== Segment start ==

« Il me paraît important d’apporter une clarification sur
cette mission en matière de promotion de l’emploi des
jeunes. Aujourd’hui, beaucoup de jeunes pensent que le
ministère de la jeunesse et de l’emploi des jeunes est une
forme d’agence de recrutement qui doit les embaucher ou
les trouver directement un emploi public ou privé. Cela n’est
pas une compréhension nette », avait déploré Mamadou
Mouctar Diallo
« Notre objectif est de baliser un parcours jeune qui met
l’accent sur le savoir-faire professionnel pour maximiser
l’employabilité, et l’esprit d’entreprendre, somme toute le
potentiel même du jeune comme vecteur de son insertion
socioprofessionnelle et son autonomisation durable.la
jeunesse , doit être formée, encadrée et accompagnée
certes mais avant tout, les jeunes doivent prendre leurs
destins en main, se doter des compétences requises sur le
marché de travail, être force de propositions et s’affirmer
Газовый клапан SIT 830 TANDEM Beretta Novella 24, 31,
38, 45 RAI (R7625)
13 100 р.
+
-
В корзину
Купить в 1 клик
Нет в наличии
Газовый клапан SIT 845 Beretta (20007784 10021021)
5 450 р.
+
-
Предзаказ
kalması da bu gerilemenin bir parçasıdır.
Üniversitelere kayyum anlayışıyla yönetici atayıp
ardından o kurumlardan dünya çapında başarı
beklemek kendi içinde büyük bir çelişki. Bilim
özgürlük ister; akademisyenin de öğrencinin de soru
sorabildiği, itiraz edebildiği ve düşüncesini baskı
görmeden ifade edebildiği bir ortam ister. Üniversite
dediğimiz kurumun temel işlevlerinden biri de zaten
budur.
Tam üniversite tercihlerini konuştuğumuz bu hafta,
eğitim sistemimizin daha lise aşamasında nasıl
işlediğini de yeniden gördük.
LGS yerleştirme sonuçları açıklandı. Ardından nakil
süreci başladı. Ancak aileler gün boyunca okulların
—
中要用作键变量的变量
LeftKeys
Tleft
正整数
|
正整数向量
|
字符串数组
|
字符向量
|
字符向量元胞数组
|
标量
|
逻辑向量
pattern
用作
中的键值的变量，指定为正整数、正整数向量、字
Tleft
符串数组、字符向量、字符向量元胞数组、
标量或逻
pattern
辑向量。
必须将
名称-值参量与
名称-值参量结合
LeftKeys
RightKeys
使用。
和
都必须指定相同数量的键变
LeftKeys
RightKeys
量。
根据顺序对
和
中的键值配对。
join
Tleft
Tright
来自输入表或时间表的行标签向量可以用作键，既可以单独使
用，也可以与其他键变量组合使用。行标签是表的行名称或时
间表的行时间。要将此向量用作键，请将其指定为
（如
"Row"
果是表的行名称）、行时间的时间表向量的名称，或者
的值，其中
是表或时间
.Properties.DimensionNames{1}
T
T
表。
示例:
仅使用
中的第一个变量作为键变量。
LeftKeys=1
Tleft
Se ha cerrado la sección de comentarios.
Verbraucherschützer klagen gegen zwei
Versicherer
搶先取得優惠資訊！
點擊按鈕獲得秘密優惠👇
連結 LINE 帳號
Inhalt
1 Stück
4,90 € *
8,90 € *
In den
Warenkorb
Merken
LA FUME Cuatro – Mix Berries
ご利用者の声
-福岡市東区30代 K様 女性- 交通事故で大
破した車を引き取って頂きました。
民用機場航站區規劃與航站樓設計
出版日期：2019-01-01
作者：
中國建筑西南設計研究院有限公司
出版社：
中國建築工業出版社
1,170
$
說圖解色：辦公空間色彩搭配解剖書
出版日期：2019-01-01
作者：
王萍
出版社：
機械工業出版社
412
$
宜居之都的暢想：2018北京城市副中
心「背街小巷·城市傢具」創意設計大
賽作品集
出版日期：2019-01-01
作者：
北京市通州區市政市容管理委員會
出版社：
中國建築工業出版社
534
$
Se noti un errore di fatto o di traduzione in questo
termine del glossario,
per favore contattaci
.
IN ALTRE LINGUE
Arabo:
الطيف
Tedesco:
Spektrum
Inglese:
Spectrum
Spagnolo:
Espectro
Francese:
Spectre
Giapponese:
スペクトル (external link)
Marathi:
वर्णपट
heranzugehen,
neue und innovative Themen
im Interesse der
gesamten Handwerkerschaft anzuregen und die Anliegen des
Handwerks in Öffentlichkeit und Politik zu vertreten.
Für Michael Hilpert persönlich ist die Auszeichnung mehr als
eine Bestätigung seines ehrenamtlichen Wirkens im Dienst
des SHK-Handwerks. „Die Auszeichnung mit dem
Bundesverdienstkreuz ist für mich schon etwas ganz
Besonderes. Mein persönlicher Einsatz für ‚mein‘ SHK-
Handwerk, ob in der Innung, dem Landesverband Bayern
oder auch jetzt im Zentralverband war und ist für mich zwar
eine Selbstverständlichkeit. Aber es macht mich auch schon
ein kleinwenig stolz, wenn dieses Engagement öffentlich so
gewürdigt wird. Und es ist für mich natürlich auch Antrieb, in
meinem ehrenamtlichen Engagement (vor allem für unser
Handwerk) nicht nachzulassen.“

== Segment end ==

Task statement. Everything from the first line of the listing above through the line holding "jeune qui met" must be retyped exactly; nothing else belongs in the reply.

Result of the task.
« Il me paraît important d’apporter une clarification sur
cette mission en matière de promotion de l’emploi des
jeunes. Aujourd’hui, beaucoup de jeunes pensent que le
ministère de la jeunesse et de l’emploi des jeunes est une
forme d’agence de recrutement qui doit les embaucher ou
les trouver directement un emploi public ou privé. Cela n’est
pas une compréhension nette », avait déploré Mamadou
Mouctar Diallo
« Notre objectif est de baliser un parcours jeune qui met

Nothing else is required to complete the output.